Michael Phelps. Je ne suis pas un grand amateur de sports et de sportifs mais ce gars là, je l'admire. Il est beau et il est fort, le nageur le plus titré. 22 médailles olympiques dont 18 en or. Et une bonne brassée de championnats du monde et autres records. Modeste et simple dans la vie. Le voir nager la brasse papillon est un spectacle époustouflant, il dégage une puissance, une force et une efficacité incroyable. J'ai  fait un peu de natation quand j'étais petit. Pas longtemps. Nager en long dans une piscine à longueur de journée c'est incroyablement barbant, à se noyer d'ennui. Et pourtant c'est ce que s'imposent ces gars là, car en natation une grande part du succès est lié à l'entraînement. L'autre part, très importante, est la coordination et la technique et enfin il y a des morphologies qui sont plus adaptées que d'autres à la natation. Michael Phelps a une morphologie particulièrement bien adaptée à la natation : de grandes mains, de grands pieds, un peu vouté, des bras d'une longueur disproportionnée par rapport au tronc et des jambes courtes. Il faut en plus avoir une sacré volonté pour s'enquiller les milliers d'heures de piscine à nager comme un abruti. Chapeau l'artiste !

Jeudi

Journée ennuyeuse. Un collègue est mort. Ou plutôt on a appris sa mort ce matin. Un type que je ne connaissais pas bien, avec qui je n’avais jamais vraiment eu de conversation bien qu’il travaillait dans le même open-space que moi. Je ne suis même pas ému. Je ne m’attache pas du tout à mes collègues, qui ne deviennent jamais des amis d’ailleurs. Là, c’est le deuxième collègue de ce même bureau qui meurt. Le premier, curieusement, personne ne s’en était ému, le second ça remue les gens apparemment. Je pense que c’est au moins le dixième collègue qui meurt d’un cancer. En trente ans de carrière dans cette boite.

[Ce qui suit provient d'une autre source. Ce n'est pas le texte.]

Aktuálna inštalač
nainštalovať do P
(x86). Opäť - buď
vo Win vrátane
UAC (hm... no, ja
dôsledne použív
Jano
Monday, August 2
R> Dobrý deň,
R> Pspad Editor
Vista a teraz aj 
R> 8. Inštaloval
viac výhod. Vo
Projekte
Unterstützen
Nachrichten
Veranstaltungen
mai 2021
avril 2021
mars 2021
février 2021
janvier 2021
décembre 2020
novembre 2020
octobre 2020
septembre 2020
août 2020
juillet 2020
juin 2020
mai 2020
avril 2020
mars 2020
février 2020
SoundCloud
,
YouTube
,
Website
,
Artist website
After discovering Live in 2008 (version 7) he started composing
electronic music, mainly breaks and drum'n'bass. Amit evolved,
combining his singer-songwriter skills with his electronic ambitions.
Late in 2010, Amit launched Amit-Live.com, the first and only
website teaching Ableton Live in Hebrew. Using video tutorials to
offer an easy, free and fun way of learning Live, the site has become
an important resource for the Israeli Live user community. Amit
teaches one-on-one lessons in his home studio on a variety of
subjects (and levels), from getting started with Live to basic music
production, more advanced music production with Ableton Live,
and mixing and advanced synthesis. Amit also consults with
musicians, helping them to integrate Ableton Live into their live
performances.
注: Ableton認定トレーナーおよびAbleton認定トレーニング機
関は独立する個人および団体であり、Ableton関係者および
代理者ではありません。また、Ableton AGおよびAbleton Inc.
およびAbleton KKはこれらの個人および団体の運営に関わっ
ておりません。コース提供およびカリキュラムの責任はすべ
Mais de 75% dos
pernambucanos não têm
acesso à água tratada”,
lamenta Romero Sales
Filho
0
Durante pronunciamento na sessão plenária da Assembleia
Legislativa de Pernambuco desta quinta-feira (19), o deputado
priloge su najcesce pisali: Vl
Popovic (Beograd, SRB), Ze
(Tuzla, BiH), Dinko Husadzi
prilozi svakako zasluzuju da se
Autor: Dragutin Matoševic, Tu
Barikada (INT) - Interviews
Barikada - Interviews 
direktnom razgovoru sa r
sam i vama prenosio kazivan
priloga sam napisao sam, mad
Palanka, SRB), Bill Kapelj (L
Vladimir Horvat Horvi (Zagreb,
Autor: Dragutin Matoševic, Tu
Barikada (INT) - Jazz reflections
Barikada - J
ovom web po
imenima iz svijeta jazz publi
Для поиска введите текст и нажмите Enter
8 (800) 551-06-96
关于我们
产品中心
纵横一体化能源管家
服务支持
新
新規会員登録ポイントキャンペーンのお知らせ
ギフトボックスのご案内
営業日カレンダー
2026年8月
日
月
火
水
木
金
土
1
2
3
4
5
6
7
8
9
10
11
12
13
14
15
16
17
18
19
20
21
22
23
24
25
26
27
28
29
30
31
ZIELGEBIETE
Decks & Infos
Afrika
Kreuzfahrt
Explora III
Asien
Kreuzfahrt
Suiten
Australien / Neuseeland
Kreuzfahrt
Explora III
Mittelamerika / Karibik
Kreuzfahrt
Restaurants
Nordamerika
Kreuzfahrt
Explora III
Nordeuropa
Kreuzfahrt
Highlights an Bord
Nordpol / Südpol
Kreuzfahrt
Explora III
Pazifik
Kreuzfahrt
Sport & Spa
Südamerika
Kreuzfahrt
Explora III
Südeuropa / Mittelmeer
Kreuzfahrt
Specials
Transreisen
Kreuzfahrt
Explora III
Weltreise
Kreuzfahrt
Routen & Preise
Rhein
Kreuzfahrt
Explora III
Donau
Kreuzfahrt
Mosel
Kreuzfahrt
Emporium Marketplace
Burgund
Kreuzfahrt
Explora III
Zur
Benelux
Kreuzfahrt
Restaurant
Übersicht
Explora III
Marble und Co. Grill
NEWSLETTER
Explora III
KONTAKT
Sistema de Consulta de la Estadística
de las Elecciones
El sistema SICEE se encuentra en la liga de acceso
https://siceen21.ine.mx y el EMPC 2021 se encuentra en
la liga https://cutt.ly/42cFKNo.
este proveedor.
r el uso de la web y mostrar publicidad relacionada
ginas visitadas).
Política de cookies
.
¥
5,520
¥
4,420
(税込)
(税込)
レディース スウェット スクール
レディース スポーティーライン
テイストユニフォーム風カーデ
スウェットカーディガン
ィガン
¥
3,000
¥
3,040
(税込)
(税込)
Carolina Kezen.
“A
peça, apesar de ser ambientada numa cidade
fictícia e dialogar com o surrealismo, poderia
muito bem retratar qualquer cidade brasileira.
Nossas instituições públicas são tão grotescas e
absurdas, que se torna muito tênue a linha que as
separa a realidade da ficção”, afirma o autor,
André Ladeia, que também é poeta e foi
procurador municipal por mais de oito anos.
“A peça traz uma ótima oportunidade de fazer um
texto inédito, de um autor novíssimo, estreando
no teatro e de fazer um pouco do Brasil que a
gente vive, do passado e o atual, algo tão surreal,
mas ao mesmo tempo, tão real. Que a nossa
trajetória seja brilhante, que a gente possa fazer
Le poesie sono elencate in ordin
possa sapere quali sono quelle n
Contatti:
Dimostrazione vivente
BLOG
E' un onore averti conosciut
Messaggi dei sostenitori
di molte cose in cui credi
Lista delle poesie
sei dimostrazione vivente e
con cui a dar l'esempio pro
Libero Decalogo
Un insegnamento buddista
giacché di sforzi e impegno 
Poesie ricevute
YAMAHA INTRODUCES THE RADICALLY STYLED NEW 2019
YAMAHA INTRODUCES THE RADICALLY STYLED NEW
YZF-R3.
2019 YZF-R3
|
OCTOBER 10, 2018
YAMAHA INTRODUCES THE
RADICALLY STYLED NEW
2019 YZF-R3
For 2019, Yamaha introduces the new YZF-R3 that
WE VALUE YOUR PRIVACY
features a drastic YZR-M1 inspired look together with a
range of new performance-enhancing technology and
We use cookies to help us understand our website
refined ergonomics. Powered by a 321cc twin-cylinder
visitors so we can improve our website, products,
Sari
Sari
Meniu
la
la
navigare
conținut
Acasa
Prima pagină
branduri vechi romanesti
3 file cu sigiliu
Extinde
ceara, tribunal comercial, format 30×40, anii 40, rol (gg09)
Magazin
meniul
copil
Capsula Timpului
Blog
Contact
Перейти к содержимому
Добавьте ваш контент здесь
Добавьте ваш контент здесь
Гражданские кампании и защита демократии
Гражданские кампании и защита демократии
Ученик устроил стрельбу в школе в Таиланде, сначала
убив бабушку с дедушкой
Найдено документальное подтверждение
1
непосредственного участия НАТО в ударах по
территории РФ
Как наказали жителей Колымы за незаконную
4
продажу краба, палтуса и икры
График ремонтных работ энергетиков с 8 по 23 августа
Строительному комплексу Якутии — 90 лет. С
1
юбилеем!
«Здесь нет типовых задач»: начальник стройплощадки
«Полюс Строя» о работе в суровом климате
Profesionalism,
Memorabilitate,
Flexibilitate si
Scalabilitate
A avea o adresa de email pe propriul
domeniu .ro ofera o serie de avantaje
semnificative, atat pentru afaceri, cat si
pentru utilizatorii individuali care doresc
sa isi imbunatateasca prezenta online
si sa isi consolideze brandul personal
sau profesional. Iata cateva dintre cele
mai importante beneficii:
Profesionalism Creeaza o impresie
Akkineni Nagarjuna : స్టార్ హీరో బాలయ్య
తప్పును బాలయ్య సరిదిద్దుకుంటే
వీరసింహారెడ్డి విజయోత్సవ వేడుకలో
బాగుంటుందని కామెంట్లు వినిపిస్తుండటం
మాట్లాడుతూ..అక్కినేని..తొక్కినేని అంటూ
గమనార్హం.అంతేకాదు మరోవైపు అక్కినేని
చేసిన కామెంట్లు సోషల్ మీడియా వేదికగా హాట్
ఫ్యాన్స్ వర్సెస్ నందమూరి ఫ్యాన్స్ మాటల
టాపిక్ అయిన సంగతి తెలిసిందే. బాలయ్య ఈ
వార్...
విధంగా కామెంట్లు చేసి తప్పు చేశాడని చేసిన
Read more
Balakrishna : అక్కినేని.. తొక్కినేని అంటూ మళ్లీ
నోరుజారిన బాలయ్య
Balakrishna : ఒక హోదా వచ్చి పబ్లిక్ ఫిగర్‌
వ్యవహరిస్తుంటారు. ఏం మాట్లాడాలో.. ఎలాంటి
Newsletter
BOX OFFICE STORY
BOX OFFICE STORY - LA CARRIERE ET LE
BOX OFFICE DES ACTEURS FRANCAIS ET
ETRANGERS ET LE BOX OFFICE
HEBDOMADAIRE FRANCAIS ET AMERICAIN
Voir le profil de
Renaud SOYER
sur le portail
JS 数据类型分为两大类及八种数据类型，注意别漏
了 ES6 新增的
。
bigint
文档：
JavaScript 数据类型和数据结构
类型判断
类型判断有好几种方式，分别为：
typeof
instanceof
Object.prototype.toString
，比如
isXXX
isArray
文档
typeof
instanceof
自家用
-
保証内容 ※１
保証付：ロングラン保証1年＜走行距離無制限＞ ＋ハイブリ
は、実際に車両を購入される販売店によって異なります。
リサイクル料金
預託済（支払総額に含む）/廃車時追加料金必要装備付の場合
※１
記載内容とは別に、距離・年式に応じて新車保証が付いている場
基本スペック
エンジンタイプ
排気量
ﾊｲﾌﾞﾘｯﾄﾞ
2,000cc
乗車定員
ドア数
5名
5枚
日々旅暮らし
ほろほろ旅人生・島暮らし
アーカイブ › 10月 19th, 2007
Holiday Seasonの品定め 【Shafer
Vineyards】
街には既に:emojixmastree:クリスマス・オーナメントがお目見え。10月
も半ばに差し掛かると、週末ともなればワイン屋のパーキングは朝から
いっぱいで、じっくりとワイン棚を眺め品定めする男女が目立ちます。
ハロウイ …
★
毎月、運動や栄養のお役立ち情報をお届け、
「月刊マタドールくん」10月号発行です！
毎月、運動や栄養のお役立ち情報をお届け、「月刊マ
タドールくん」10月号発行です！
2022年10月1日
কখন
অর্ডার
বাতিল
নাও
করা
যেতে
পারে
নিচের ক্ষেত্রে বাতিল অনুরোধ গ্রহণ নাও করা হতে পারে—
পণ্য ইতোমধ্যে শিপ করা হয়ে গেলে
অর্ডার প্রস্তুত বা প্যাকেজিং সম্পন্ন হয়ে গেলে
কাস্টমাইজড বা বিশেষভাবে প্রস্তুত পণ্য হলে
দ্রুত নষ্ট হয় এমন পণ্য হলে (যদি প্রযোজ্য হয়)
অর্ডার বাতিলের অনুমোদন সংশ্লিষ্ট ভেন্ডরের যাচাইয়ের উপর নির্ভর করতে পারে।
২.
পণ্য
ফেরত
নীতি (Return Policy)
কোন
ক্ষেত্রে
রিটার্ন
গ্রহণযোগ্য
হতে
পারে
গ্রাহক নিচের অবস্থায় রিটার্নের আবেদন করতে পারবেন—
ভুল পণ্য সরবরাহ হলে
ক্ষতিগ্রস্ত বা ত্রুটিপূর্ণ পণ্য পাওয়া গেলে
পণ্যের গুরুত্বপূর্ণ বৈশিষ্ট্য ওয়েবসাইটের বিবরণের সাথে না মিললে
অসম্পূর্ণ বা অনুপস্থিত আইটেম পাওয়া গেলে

Je ne les compte pas et je les ai oublié pour la plupart, j’ai oublié leurs noms, comme j’oublie très rapidement les noms des collègues avec qui je ne travaille plus. Au fond je pense qu’il y beaucoup d’émotion feinte dans les réactions des gens à cette nouvelle, deux ou trois sont réellement touchés mais le reste, je ne crois pas, il font semblant d’avoir la mine grave parce que c’est ce qui se fait dans ce cas là. C’est une attitude sociale, tout au plus, de conformité aux manières. Inutile de dire que je suis bien incapable d’une telle feinte normale.

Dans l’après midi je suis pris d’une grosse envie de dormir. Il fait un peu chaud dans le bureau et c’est très calme. J’essaie de dormir quelques secondes sans me faire remarquer. Je parviens à m’assoupir une ou deux minutes, assis, en faisant semblant de lire un papier, pas tout à fait à dormir profondément. Des éléments de rêves passés me traversent l’esprit et par moment je confond un peu la réalité et le rêve. Puis je me réveille, bois un verre d’eau fraîche et je pétille à nouveau. Il faut une grosse expérience pour faire ça sans se faire remarquer et j’ai cette expérience. J’en suis assez fier d’ailleurs. Pouvoir roupiller deux minutes ça vous requinque un homme. L’autre jour j’ai observé du coin de l’œil un collègue qui en faisait autant mais lui ça se voyait, pas assez de maîtrise.

Qu’est-ce que j’en ai marre de ce travail. Vivement que je prenne ma retraite.